King Suddhodana was the ruler of a Himalayan kingdom. One day his wife, Queen Maya, had a strange dream. As per her dream, some angels carried her high into the snow-capped mountains and draped her in flowers. Then a magnificent white elephant carrying a white lotus approached her and walked around her thrice. The elephant then struck her on her right side with its trunk and entered into her from her right side.
The Queen woke up very perplexed and when she related the dream to her husband, the King summoned Brahmins to interpret the dream. The Brahmins then told the King that the Queen would give birth to a son, who would grow up to be a great ‘conqueror’.
When the time for delivery came closer, she took leave of her husband to travel to her own town. On her way to her town, she came across the Lumbini grove which was in full bloom. The Queen decided to take some rest in the grove and with the help of her attendants went in the centre of the grove. When she reached the spot, she developed labour. She held the branches of a Sal tree and delivered the child in a standing position. Later the Queen returned to her kingdom, but died within seven days and Gautama was raised by her mother’s sister, who in due course of time got married to the King.

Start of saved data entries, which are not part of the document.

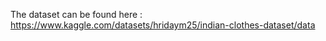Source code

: The dataset can be found here : https://www.kaggle.com/datasets/hridaym25/indian-clothes-dataset/data
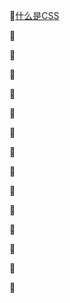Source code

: :file_folder:[什么是CSS](https://github.com/swordboyASS/Front-end/blob/master/CSS3/CSS/%E4%BB%80%E4%B9%88%E6%98%AFCSS.md)

:file_folder:[]()

:file_folder:[]()

:file_folder:[]()

:file_folder:[]()

:file_folder:[]()

:file_folder:[]()

:file_folder:[]()

:file_folder:[]()

:file_folder:[]()

:file_folder:[]()

:file_folder:[]()

:file_folder:[]()

:file_folder:[]()

:file_folder:[]()


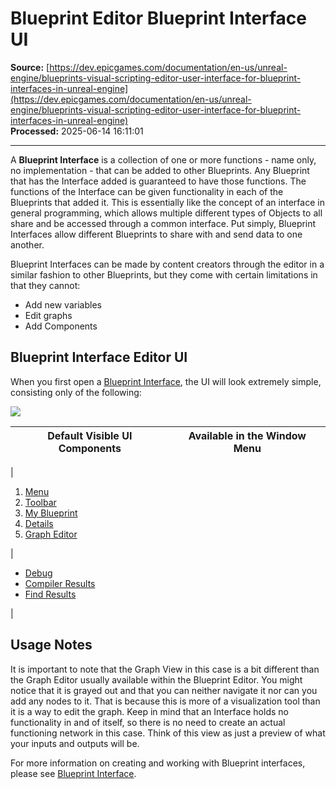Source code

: # Blueprint Editor Blueprint Interface UI

**Source:** [https://dev.epicgames.com/documentation/en-us/unreal-engine/blueprints-visual-scripting-editor-user-interface-for-blueprint-interfaces-in-unreal-engine](https://dev.epicgames.com/documentation/en-us/unreal-engine/blueprints-visual-scripting-editor-user-interface-for-blueprint-interfaces-in-unreal-engine)  
**Processed:** 2025-06-14 16:11:01

---

A **Blueprint Interface** is a collection of one or more functions - name only, no implementation - that can be added to other Blueprints. Any Blueprint that has the Interface added is guaranteed to have those functions. The functions of the Interface can be given functionality in each of the Blueprints that added it. This is essentially like the concept of an interface in general programming, which allows multiple different types of Objects to all share and be accessed through a common interface. Put simply, Blueprint Interfaces allow different Blueprints to share with and send data to one another.

Blueprint Interfaces can be made by content creators through the editor in a similar fashion to other Blueprints, but they come with certain limitations in that they cannot:

-   Add new variables
-   Edit graphs
-   Add Components

## Blueprint Interface Editor UI

When you first open a [Blueprint Interface](/documentation/en-us/unreal-engine/blueprint-interface-in-unreal-engine), the UI will look extremely simple, consisting only of the following:

![](https://d1iv7db44yhgxn.cloudfront.net/documentation/images/95390df8-9562-46e8-9833-9adeb8bddf81/interfacenumbered.png)

| Default Visible UI Components | Available in the Window Menu |
| --- | --- |
| 
1.  [Menu](/documentation/en-us/unreal-engine/menu-for-the-blueprints-visual-scripting-editor-in-unreal-engine)
2.  [Toolbar](/documentation/en-us/unreal-engine/toolbar-in-the-blueprints-visual-scripting-editor-for-unreal-engine)
3.  [My Blueprint](/documentation/en-us/unreal-engine/my-blueprint-panel-in-the-blueprints-visual-scripting-editor-for-unreal-engine)
4.  [Details](/documentation/en-us/unreal-engine/details-panel-in-the-blueprints-visual-scriting-editor-for-unreal-engine)
5.  [Graph Editor](/documentation/en-us/unreal-engine/graph-editor-for-the-blueprints-visual-scripting-editor-in-unreal-engine)



 | 

-   [Debug](/documentation/en-us/unreal-engine/debug-panel-in-the-blueprints-visual-scripting-editor-for-unreal-engine)
-   [Compiler Results](/documentation/en-us/unreal-engine/compiler-results-in-the-blueprints-visual-scripting-editor-for-unreal-engine)
-   [Find Results](/documentation/en-us/unreal-engine/find-result-panel-in-the-blueprints-visual-scripting-editor-for-unreal-engine)



 |

## Usage Notes

It is important to note that the Graph View in this case is a bit different than the Graph Editor usually available within the Blueprint Editor. You might notice that it is grayed out and that you can neither navigate it nor can you add any nodes to it. That is because this is more of a visualization tool than it is a way to edit the graph. Keep in mind that an Interface holds no functionality in and of itself, so there is no need to create an actual functioning network in this case. Think of this view as just a preview of what your inputs and outputs will be.

For more information on creating and working with Blueprint interfaces, please see [Blueprint Interface](/documentation/en-us/unreal-engine/blueprint-interface-in-unreal-engine).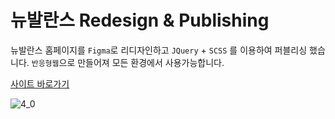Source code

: # 뉴발란스 Redesign & Publishing
뉴발란스 홈페이지를 `Figma`로 리디자인하고 `JQuery` + `SCSS` 를 이용하여 퍼블리싱 했습니다. `반응형웹`으로 만들어져 모든 환경에서 사용가능합니다.

<a href='https://kimjy97.github.io/NewBalance-Redesign'>사이트 바로가기</a>

![4_0](https://user-images.githubusercontent.com/99719878/220039658-15704401-2c8d-4da6-90c5-19b98c50b2cf.jpg)

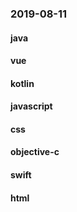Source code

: ### 2019-08-11

#### java

#### vue

#### kotlin

#### javascript

#### css

#### objective-c

#### swift

#### html
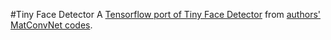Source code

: #Tiny Face Detector
A [Tensorflow port of Tiny Face Detector](https://github.com/cydonia999/Tiny_Faces_in_Tensorflow) from [authors' MatConvNet codes](https://github.com/peiyunh/tiny). 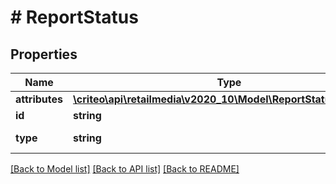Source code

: # # ReportStatus

## Properties

Name | Type | Description | Notes
------------ | ------------- | ------------- | -------------
**attributes** | [**\criteo\api\retailmedia\v2020_10\Model\ReportStatusAttributes**](ReportStatusAttributes.md) |  |
**id** | **string** | The reportId |
**type** | **string** | Always \&quot;RetailMediaReportStatus\&quot; |

[[Back to Model list]](../../README.md#models) [[Back to API list]](../../README.md#endpoints) [[Back to README]](../../README.md)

This is an interesting myth associated with a historical person. There is historical evidence of the birth of Gautama, but has mythical connotations to his birth. The white elephant is a symbol of fertility and the white lotus is a symbol of enlightenment in Buddhist art and mythology. In mythology, the birth of a hero always has magical circumstances or unnatural events preceding or succeeding the birth, needless to say at times the birth itself.
Scholars have found parallels of the birth with the birth of Vedic Indra, who too was considered to be a mortal hero, who got deified later. Indra too was born from the side of his mother and there were earthquakes during his birth. The association of a white elephant is also found in myths of Indra, as his vahana was the mighty Airavata, a powerful elephant. Many scholars feel that the birth of Gautama could have been drawn from the Vedic references of the birth of Indra, except that there have been no major battles associated with Buddha, as is found in the case of Indra. However, Buddha ‘fought’ a lot of personal battles like vices and temptation to achieve Nirvana. If we are to compare this aspect too, then Indra fought his battles outside himself, whereas Buddha fought his battles inside to achieve Enlightenment.